╔══
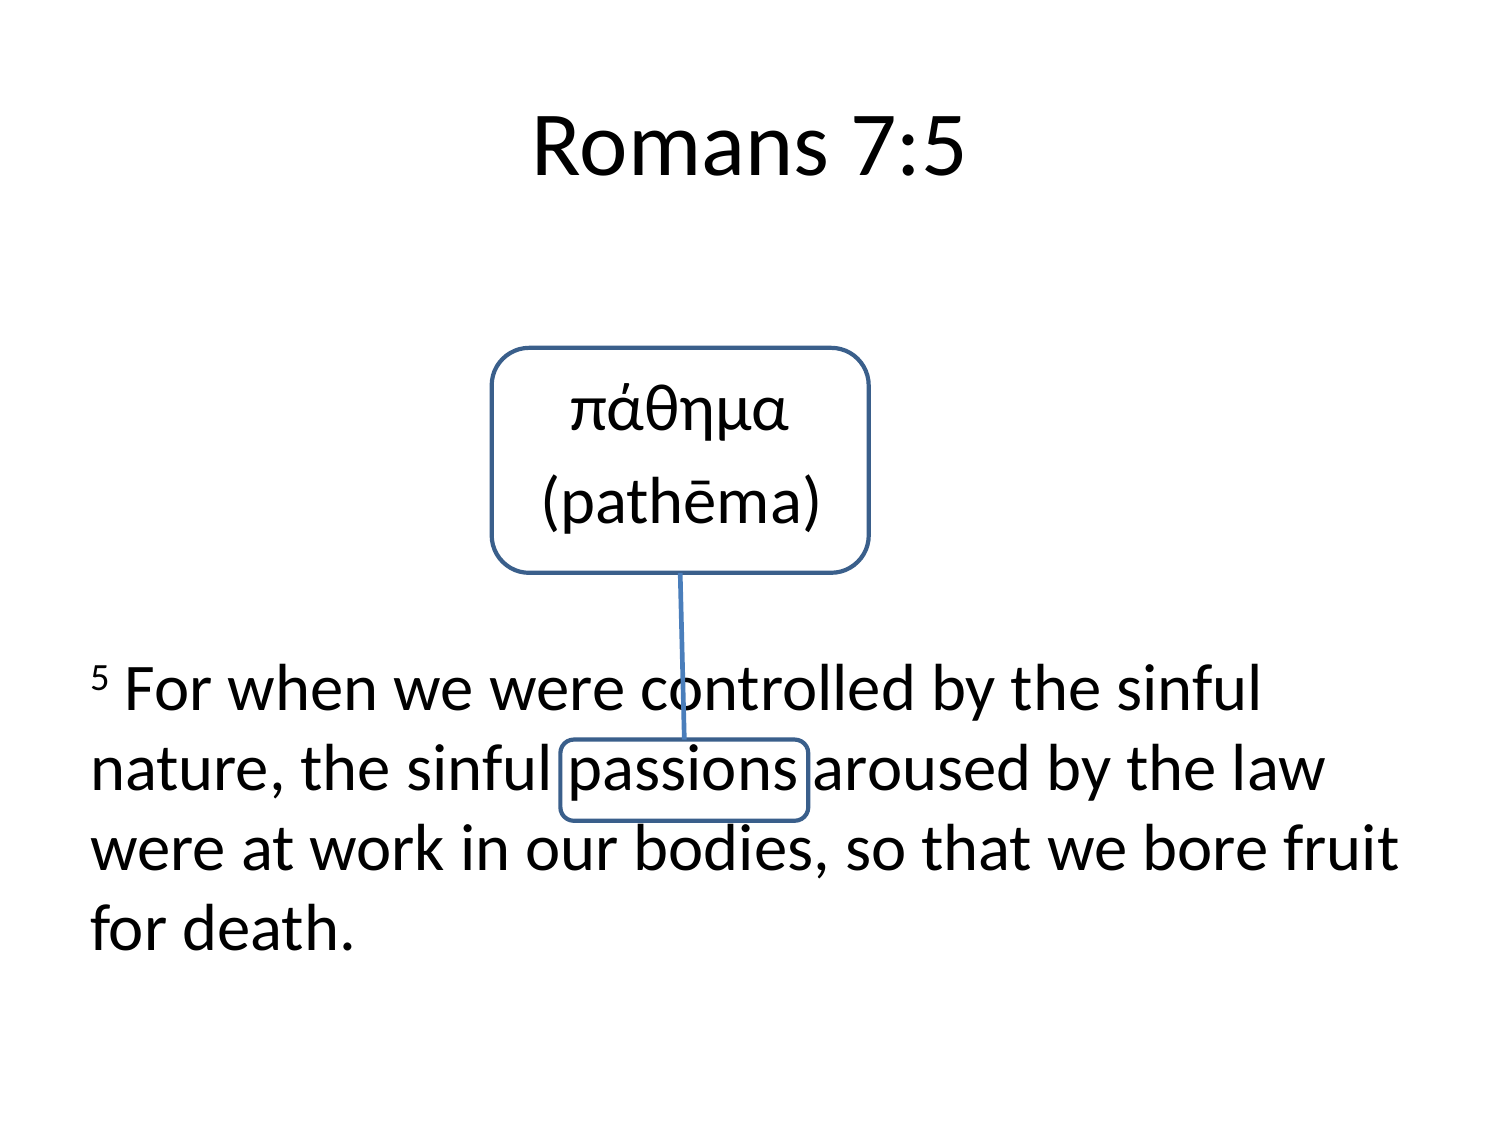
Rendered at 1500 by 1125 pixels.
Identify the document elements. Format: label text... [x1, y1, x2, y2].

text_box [679, 572, 685, 740]
text_box [558, 737, 811, 823]
text_box [489, 345, 871, 575]
list πάθημα (pathēma) 5 For when we were controlled by the sinful nature, the sinful passions aroused by the law were at work in our bodies, so that we bore fruit for death. [75, 262, 1425, 1005]
title Romans 7:5 [75, 45, 1425, 233]
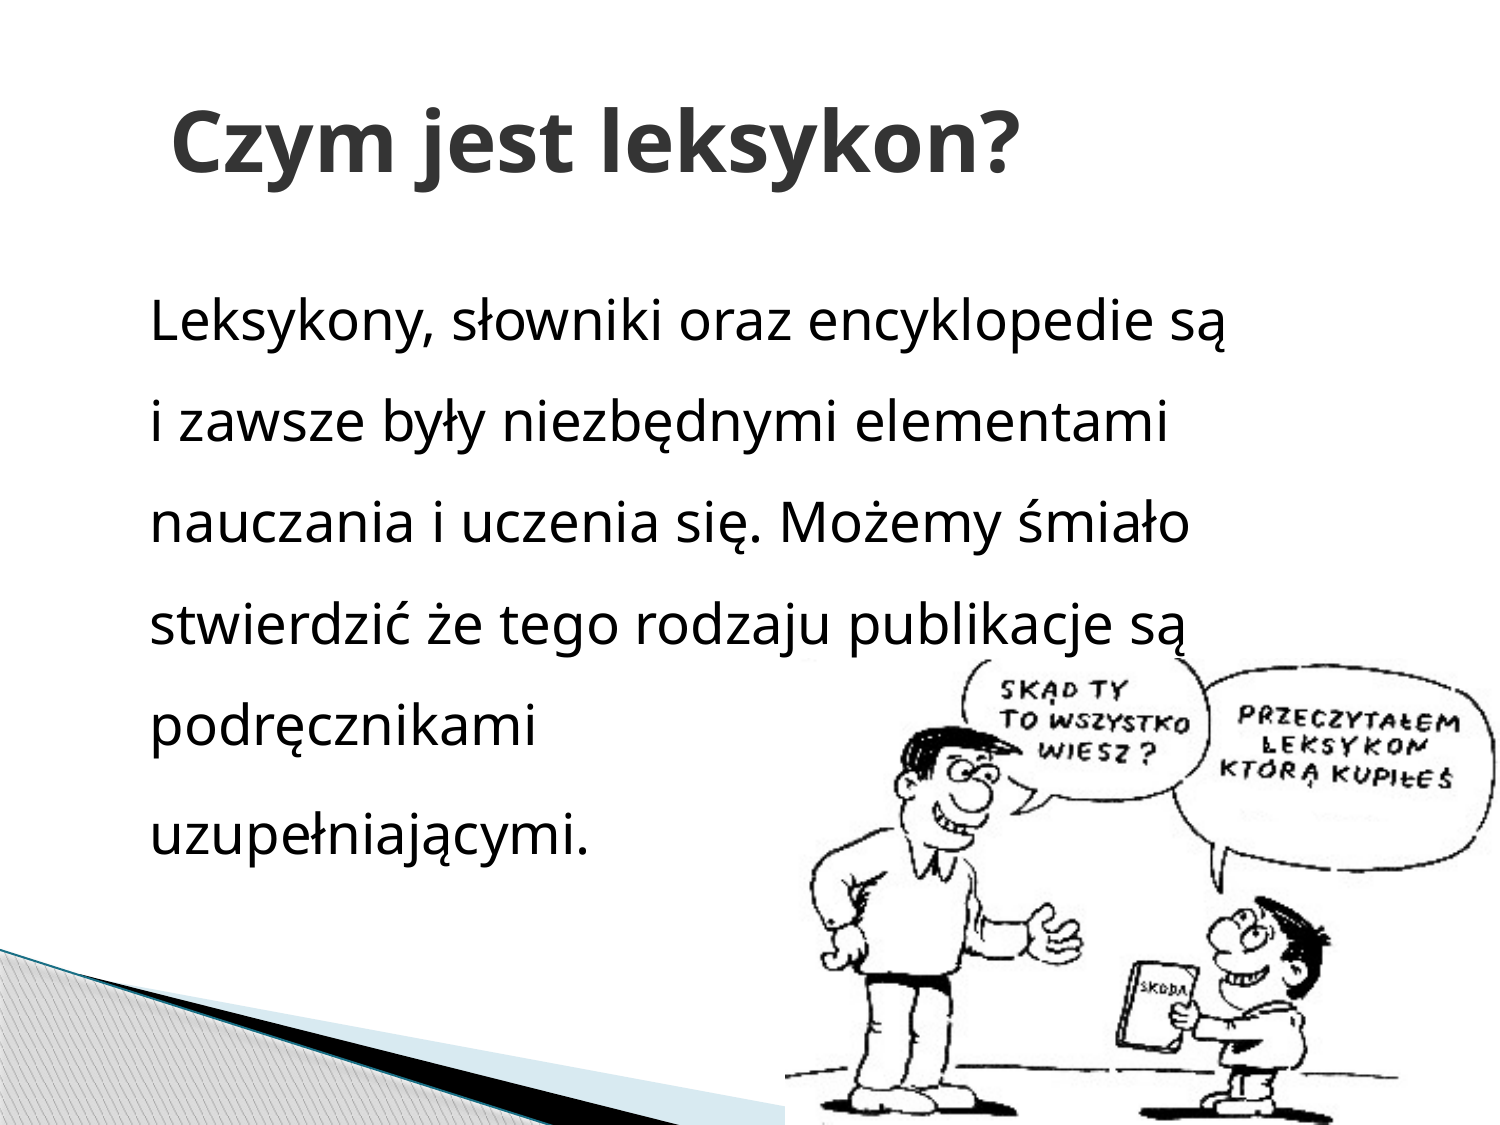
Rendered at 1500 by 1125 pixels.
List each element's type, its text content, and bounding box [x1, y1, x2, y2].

list Leksykony, słowniki oraz encyklopedie są i zawsze były niezbędnymi elementami nauczania i uczenia się. Możemy śmiało stwierdzić że tego rodzaju publikacje są podręcznikami uzupełniającymi. [74, 242, 1426, 986]
title Czym jest leksykon? [75, 45, 1425, 233]
picture [784, 658, 1500, 1125]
╚══
EXERCISE AIM: Give back all of the entries verbatim, but without pictures.

COMPLETED TASK:
Rendered at 1500 by 1125 pixels.
Identify the document elements. Format: label text... [x1, y1, x2, y2].

text_box [679, 572, 685, 740]
text_box [558, 737, 811, 823]
text_box [489, 345, 871, 575]
list πάθημα (pathēma) 5 For when we were controlled by the sinful nature, the sinful passions aroused by the law were at work in our bodies, so that we bore fruit for death. [75, 262, 1425, 1005]
title Romans 7:5 [75, 45, 1425, 233]
Rendered at 1500 by 1125 pixels.
List each element's type, its text content, and bounding box [x1, y1, x2, y2].

list Leksykony, słowniki oraz encyklopedie są i zawsze były niezbędnymi elementami nauczania i uczenia się. Możemy śmiało stwierdzić że tego rodzaju publikacje są podręcznikami uzupełniającymi. [74, 242, 1426, 986]
title Czym jest leksykon? [75, 45, 1425, 233]
picture [784, 658, 1500, 1125]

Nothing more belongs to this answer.